La théorie du « spill-over », ou théorie de l’engrenage, à l’échelle d’un quartier

Appelée aussi théorie fonctionnaliste, il s’agit d’une théorie des relations internationales. Base de la construction de l’Union européenne, cette théorie défendue par Jacques Delors avait pour objectif de mettre en place un système international pacifique, par le biais d’institutions qui transcendent l’État-nation. Selon la théorie du spill-over, une politique entraîne nécessairement de poursuivre avec une autre.

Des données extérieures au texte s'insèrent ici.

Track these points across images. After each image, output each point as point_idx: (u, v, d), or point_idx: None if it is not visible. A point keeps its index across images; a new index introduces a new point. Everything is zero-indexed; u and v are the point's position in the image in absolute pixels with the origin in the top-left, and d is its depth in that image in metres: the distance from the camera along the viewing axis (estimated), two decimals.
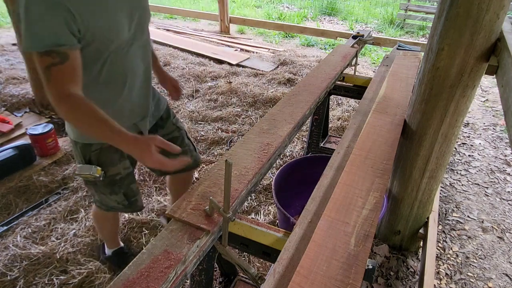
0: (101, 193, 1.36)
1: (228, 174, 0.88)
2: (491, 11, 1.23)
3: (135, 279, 0.82)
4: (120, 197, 1.36)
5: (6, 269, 1.76)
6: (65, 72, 0.93)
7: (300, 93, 1.83)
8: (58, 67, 0.92)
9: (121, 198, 1.36)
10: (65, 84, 0.93)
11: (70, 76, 0.94)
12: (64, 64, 0.92)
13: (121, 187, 1.35)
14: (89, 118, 0.95)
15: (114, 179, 1.32)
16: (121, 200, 1.37)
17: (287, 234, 1.12)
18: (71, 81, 0.95)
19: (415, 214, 1.86)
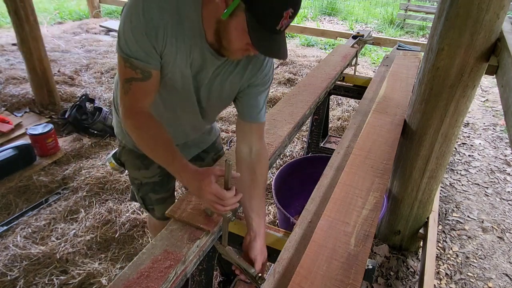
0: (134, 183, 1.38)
1: (228, 174, 0.87)
2: (491, 11, 1.23)
3: (135, 279, 0.82)
4: (139, 200, 1.38)
5: (6, 269, 1.76)
6: (144, 89, 0.93)
7: (300, 93, 1.83)
8: (139, 84, 0.91)
9: (140, 201, 1.38)
10: (140, 101, 0.94)
11: (147, 94, 0.95)
12: (145, 82, 0.91)
13: (139, 191, 1.35)
14: (153, 140, 0.95)
15: (133, 182, 1.35)
16: (141, 203, 1.39)
17: (287, 234, 1.12)
18: (146, 99, 0.95)
19: (415, 214, 1.86)
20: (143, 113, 0.95)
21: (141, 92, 0.93)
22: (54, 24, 6.09)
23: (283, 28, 0.82)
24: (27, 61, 3.04)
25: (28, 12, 2.89)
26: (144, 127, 0.95)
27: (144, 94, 0.94)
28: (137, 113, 0.95)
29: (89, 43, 5.11)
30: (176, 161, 0.94)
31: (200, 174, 0.91)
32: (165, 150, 0.95)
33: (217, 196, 0.89)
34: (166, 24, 0.87)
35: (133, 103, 0.94)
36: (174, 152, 0.94)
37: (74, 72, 4.03)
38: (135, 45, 0.86)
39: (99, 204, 2.19)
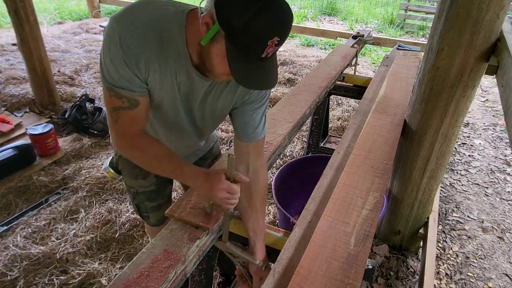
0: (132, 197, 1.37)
1: (231, 168, 0.88)
2: (491, 11, 1.23)
3: (135, 279, 0.82)
4: (134, 207, 1.38)
5: (6, 269, 1.76)
6: (134, 117, 0.91)
7: (300, 92, 1.83)
8: (127, 112, 0.89)
9: (135, 208, 1.38)
10: (132, 127, 0.92)
11: (138, 121, 0.93)
12: (132, 110, 0.89)
13: (135, 199, 1.35)
14: (157, 159, 0.94)
15: (129, 189, 1.34)
16: (136, 210, 1.38)
17: (287, 234, 1.12)
18: (138, 124, 0.93)
19: (415, 214, 1.86)
20: (138, 136, 0.94)
21: (130, 120, 0.91)
22: (54, 24, 6.09)
23: (270, 55, 0.77)
24: (27, 61, 3.04)
25: (28, 12, 2.89)
26: (144, 148, 0.94)
27: (134, 121, 0.92)
28: (132, 137, 0.93)
29: (89, 43, 5.11)
30: (185, 171, 0.94)
31: (210, 175, 0.91)
32: (171, 164, 0.94)
33: (229, 192, 0.90)
34: (146, 51, 0.83)
35: (125, 131, 0.92)
36: (180, 164, 0.94)
37: (74, 72, 4.03)
38: (117, 74, 0.83)
39: (99, 204, 2.19)
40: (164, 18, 0.84)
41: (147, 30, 0.82)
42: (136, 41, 0.82)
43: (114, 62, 0.83)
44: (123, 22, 0.82)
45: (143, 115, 0.93)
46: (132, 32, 0.81)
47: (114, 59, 0.82)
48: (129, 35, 0.81)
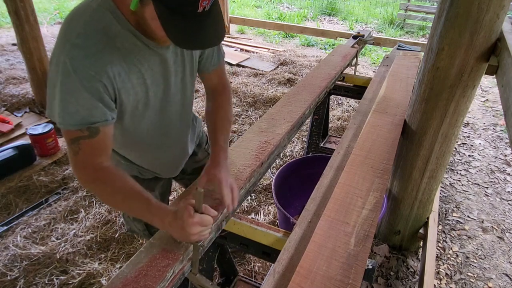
0: (126, 215, 1.31)
1: (199, 202, 0.83)
2: (491, 11, 1.23)
3: (133, 278, 0.82)
4: (142, 226, 1.29)
5: (6, 269, 1.76)
6: (95, 146, 0.83)
7: (299, 92, 1.83)
8: (87, 141, 0.82)
9: (143, 227, 1.30)
10: (95, 158, 0.84)
11: (100, 150, 0.85)
12: (94, 138, 0.82)
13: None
14: (122, 193, 0.85)
15: None
16: (143, 229, 1.30)
17: (287, 234, 1.12)
18: (101, 154, 0.86)
19: (415, 214, 1.86)
20: (101, 168, 0.85)
21: (92, 149, 0.83)
22: (54, 24, 6.09)
23: (207, 8, 0.70)
24: (27, 61, 3.04)
25: (28, 12, 2.89)
26: (108, 181, 0.85)
27: (96, 151, 0.84)
28: (94, 170, 0.84)
29: None
30: (152, 207, 0.85)
31: (178, 212, 0.83)
32: (137, 200, 0.85)
33: (201, 225, 0.83)
34: (103, 68, 0.78)
35: (87, 161, 0.84)
36: (147, 199, 0.85)
37: None
38: (74, 108, 0.77)
39: (99, 204, 2.19)
40: (94, 16, 0.77)
41: (90, 39, 0.76)
42: (90, 65, 0.76)
43: (72, 94, 0.76)
44: (63, 48, 0.75)
45: (106, 144, 0.86)
46: (78, 50, 0.75)
47: (70, 91, 0.76)
48: (77, 54, 0.75)
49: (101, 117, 0.81)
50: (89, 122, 0.80)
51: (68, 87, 0.76)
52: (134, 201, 0.85)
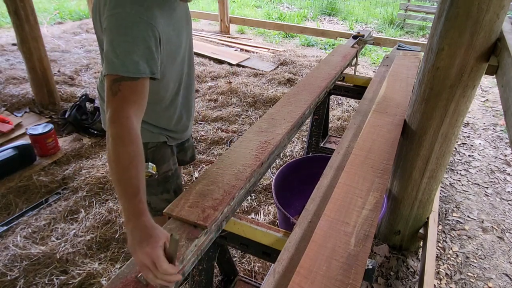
0: (152, 194, 1.31)
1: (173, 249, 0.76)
2: (491, 11, 1.23)
3: (133, 278, 0.82)
4: (171, 195, 1.33)
5: (6, 269, 1.76)
6: (133, 89, 0.87)
7: (299, 92, 1.83)
8: (128, 83, 0.86)
9: (171, 196, 1.33)
10: (129, 104, 0.86)
11: (136, 96, 0.88)
12: (135, 82, 0.86)
13: (172, 183, 1.33)
14: (129, 159, 0.83)
15: (167, 175, 1.31)
16: (170, 198, 1.32)
17: (287, 234, 1.12)
18: (135, 102, 0.87)
19: (415, 214, 1.86)
20: (128, 123, 0.85)
21: (131, 92, 0.86)
22: (54, 24, 6.09)
23: None
24: (27, 61, 3.04)
25: (28, 12, 2.89)
26: (126, 139, 0.84)
27: (133, 96, 0.87)
28: (122, 120, 0.84)
29: (89, 43, 5.12)
30: (139, 198, 0.81)
31: (151, 231, 0.79)
32: (135, 178, 0.82)
33: (153, 263, 0.75)
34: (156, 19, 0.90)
35: (123, 107, 0.85)
36: (142, 187, 0.83)
37: (74, 72, 4.03)
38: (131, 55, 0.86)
39: (99, 204, 2.19)
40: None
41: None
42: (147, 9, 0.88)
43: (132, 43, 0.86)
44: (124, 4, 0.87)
45: (143, 94, 0.89)
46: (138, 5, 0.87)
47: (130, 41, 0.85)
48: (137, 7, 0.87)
49: (150, 68, 0.90)
50: (138, 71, 0.87)
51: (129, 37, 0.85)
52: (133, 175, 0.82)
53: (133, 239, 0.78)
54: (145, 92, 0.90)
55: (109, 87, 0.86)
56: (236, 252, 1.92)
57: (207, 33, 5.97)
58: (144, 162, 0.87)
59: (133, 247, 0.78)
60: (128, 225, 0.80)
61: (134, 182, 0.82)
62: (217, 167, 1.21)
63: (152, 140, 1.24)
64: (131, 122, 0.85)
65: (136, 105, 0.87)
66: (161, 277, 0.76)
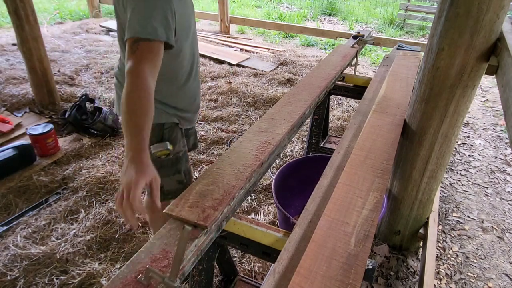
0: (166, 176, 1.40)
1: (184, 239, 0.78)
2: (491, 11, 1.23)
3: (133, 278, 0.82)
4: (182, 176, 1.44)
5: (6, 269, 1.76)
6: (151, 49, 0.99)
7: (299, 92, 1.83)
8: (146, 43, 0.98)
9: (182, 177, 1.44)
10: (146, 61, 0.97)
11: (153, 56, 0.99)
12: (151, 43, 0.99)
13: (182, 164, 1.44)
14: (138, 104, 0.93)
15: (178, 156, 1.42)
16: (182, 179, 1.44)
17: (287, 234, 1.12)
18: (151, 62, 0.99)
19: (415, 214, 1.86)
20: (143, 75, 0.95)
21: (148, 51, 0.98)
22: (54, 24, 6.09)
23: None
24: (27, 61, 3.04)
25: (28, 12, 2.89)
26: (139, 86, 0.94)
27: (149, 54, 0.98)
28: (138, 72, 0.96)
29: (89, 43, 5.12)
30: (142, 136, 0.90)
31: (145, 167, 0.87)
32: (142, 120, 0.92)
33: (129, 189, 0.83)
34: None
35: (140, 61, 0.97)
36: (147, 130, 0.92)
37: (74, 72, 4.03)
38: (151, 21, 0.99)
39: (99, 204, 2.19)
40: None
41: None
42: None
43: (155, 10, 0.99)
44: None
45: (159, 54, 1.01)
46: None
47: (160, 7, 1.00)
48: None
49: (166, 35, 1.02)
50: (156, 35, 0.99)
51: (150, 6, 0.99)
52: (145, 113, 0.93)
53: (127, 166, 0.87)
54: (159, 54, 1.02)
55: (130, 47, 0.98)
56: (236, 252, 1.92)
57: (207, 33, 5.97)
58: (152, 114, 0.96)
59: (124, 172, 0.87)
60: (127, 155, 0.89)
61: (140, 123, 0.92)
62: (217, 167, 1.21)
63: (168, 121, 1.35)
64: (145, 75, 0.96)
65: (151, 64, 0.99)
66: (125, 205, 0.83)
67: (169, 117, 1.35)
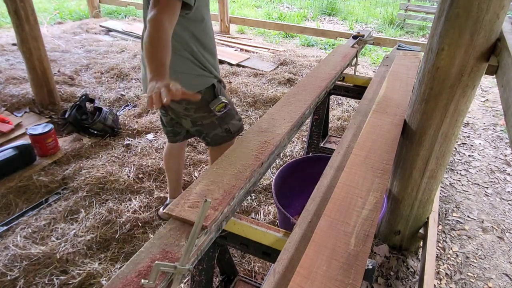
0: (231, 120, 1.76)
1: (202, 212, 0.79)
2: (491, 11, 1.23)
3: (133, 278, 0.82)
4: (238, 116, 1.82)
5: (6, 269, 1.76)
6: (170, 3, 1.24)
7: (299, 92, 1.83)
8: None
9: (239, 116, 1.83)
10: (165, 13, 1.22)
11: (171, 10, 1.24)
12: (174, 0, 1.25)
13: (231, 110, 1.76)
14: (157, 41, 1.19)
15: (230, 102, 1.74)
16: (239, 117, 1.83)
17: (287, 234, 1.12)
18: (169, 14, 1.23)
19: (415, 214, 1.86)
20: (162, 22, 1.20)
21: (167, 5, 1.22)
22: (54, 24, 6.09)
23: None
24: (27, 61, 3.04)
25: (28, 12, 2.89)
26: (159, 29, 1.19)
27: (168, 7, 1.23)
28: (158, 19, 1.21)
29: (89, 43, 5.12)
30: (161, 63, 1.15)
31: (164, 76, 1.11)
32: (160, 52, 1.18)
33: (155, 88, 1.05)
34: None
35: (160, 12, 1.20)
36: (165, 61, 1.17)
37: (74, 72, 4.03)
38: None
39: (99, 204, 2.19)
40: None
41: None
42: None
43: None
44: None
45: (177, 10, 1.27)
46: None
47: None
48: None
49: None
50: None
51: None
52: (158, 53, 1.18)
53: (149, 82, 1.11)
54: (176, 9, 1.27)
55: (153, 2, 1.23)
56: (236, 252, 1.92)
57: None
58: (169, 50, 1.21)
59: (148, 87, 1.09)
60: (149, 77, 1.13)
61: (159, 54, 1.17)
62: (217, 167, 1.21)
63: (213, 82, 1.65)
64: (163, 23, 1.21)
65: (169, 15, 1.23)
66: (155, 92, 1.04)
67: (214, 79, 1.65)
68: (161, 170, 2.53)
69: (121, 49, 4.87)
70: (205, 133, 1.76)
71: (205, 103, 1.64)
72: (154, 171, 2.50)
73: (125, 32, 5.64)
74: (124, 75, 4.06)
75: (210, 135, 1.76)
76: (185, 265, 0.82)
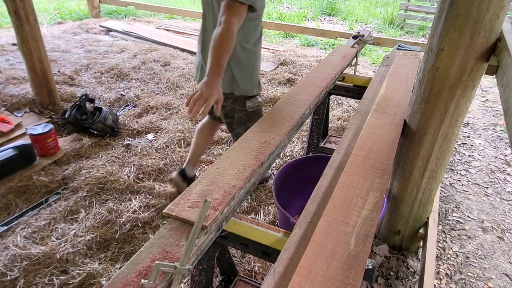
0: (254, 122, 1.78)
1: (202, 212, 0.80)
2: (491, 11, 1.23)
3: (133, 278, 0.82)
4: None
5: (6, 269, 1.76)
6: (240, 9, 1.42)
7: (299, 92, 1.83)
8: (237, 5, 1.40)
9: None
10: (235, 17, 1.40)
11: (240, 14, 1.42)
12: (241, 5, 1.41)
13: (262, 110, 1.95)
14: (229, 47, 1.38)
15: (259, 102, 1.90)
16: None
17: (287, 234, 1.12)
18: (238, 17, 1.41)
19: (415, 214, 1.86)
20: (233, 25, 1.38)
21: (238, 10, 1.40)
22: (54, 24, 6.09)
23: None
24: (27, 61, 3.04)
25: (28, 12, 2.89)
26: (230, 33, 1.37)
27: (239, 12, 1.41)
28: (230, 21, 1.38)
29: (89, 43, 5.12)
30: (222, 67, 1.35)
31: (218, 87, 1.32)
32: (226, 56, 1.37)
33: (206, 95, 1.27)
34: None
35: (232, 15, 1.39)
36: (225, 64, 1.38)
37: (74, 72, 4.03)
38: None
39: (99, 204, 2.19)
40: None
41: None
42: None
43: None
44: None
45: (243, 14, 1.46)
46: None
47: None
48: None
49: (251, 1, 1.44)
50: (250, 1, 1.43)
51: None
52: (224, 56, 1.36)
53: (207, 83, 1.30)
54: (244, 13, 1.44)
55: (227, 5, 1.40)
56: (236, 252, 1.92)
57: None
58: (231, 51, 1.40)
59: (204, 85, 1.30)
60: (209, 76, 1.33)
61: (225, 58, 1.36)
62: (217, 167, 1.21)
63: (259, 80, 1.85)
64: (234, 26, 1.39)
65: (238, 18, 1.42)
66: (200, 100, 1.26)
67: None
68: (161, 170, 2.53)
69: (121, 49, 4.87)
70: (232, 128, 1.96)
71: (244, 98, 1.82)
72: (154, 171, 2.50)
73: (125, 32, 5.63)
74: (124, 75, 4.06)
75: (235, 131, 1.94)
76: (185, 265, 0.82)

Dans l’exemple d’Amsterdam West, l’ex-maire Martien Kruitenbrouwer et le chercheur Christophe Sente ont transposé les principes du spill-over à leur expérience. Car cette théorie adopte une perspective dite « Bottom up », du bas vers le haut, signifiant que les nécessités de la base entraînent la création d’institutions au sommet pour les satisfaire. En impliquant les citoyens dans l’action publique, ces derniers transfèrent leur loyauté vers les organisations supérieures. Cette théorie s’inspire du New Deal, dans lequel chaque problème était traité individuellement. Ainsi, selon cette théorie, il faut qu’il y ait une liberté totale d’organisation, tant du point de vue de leur création que de leur fonctionnement.